After more than 20 years of living in Tam Ky, I have realized that I love this land in a strange way. In the morning, I sat drinking coffee with a student who had just returned from the dusty industrial city and said that breathing here was so easy.
Surely, I and many residents of this city have been able to breathe easily with so many trees and grasses since ancient times without realizing it. My city is still as small as the town I first lived in, my friends lived here, and our children were born and grew up here without ever being stratified into top and bottom.

The first time I left Tam Ky in 2002 to go back to Hue to study, I wrote the article “Missing Tam Ky” with the lingering scent of milk flowers on Huynh Thuc Khang Street in my heart. That nostalgia, not to the point of being excruciating, but entangled with the scents of affection that I could not name.
This simple land, every road, every street corner, every row of trees seems to have not changed over the years. I love the leisurely winter afternoons sitting on the small attic with an old friend at the coffee shop near the city square.
I love the early mornings playing with the children along the Ban Thach River watching the sunrise. I love the quiet moments of contemplation watching the sparrows chirping in the garden around Da Tuong's house. Our house, fortunately, has enough space for flowers, vegetables, and even for the sparrows on the porch to catch worms and pick rice...
That love has been silently nurtured since the days when the city still had the shadow of a town. There were several times in our lives when we planned to leave Tam Ky and move to a more “livable” place, but then, as if by chance, we were quietly protected and sheltered by our motherland.
This year, the winter has had few long rains. The weather in the early cold season does not bring the cold as usual, but the rows of Su trees in Huong Tra village, Su trees along Tran Hung Dao street, Su trees along Bach Dang street still keep their usual bare leaves. Every day I can leisurely admire that charming winter look. Because on the familiar road to work, my city has never been covered in dust and traffic jams.
I have a friend in the same neighborhood who shares the same hobby of displaying traditional Tet flowers such as gladiolus, marigolds and sometimes just a few clusters of colorful daisies.
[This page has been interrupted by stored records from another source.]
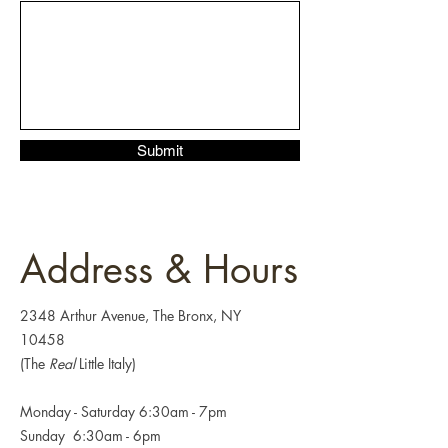
Submit
Address & Hours
2348 Arthur Avenue, The Bronx, NY
10458
(The
Real
Little Italy)
Monday - Saturday 6:30am - 7pm
Sunday 6:30
am - 6pm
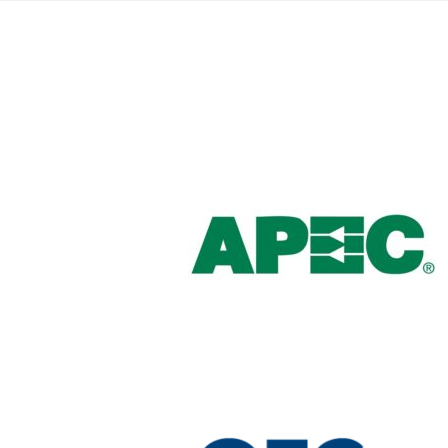
Brazil
Português
Canada
English
Chile
Español
Colombia
Español
Mexico
Español
English
USA
English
Those simple flowers seem to strengthen our neighborhood bond, not just at night when the lights go out. Like this morning, when the first light rains of the cold season have just begun, my friend texted me “it feels like Tet is here” when sending me the bright memories of my childhood from the colorful daisies that are being sold at the market gate behind the supermarket.
I no longer have the desire to move to a more livable place after spending more than half of my life attached to the “central” city of the entire country. I belong to Tam Ky as I belong to the city of tranquility that still preserves multi-layered ecological resources.
Perhaps, there will be many friends who are “surprised” when coming to a Tam Ky that is far different from the “sand and sand” spots on the map. But no matter, “the heart in the heart of beloved Quang Nam ” still beats passionately, nurturing the source of “easy breathing” for many people and lives.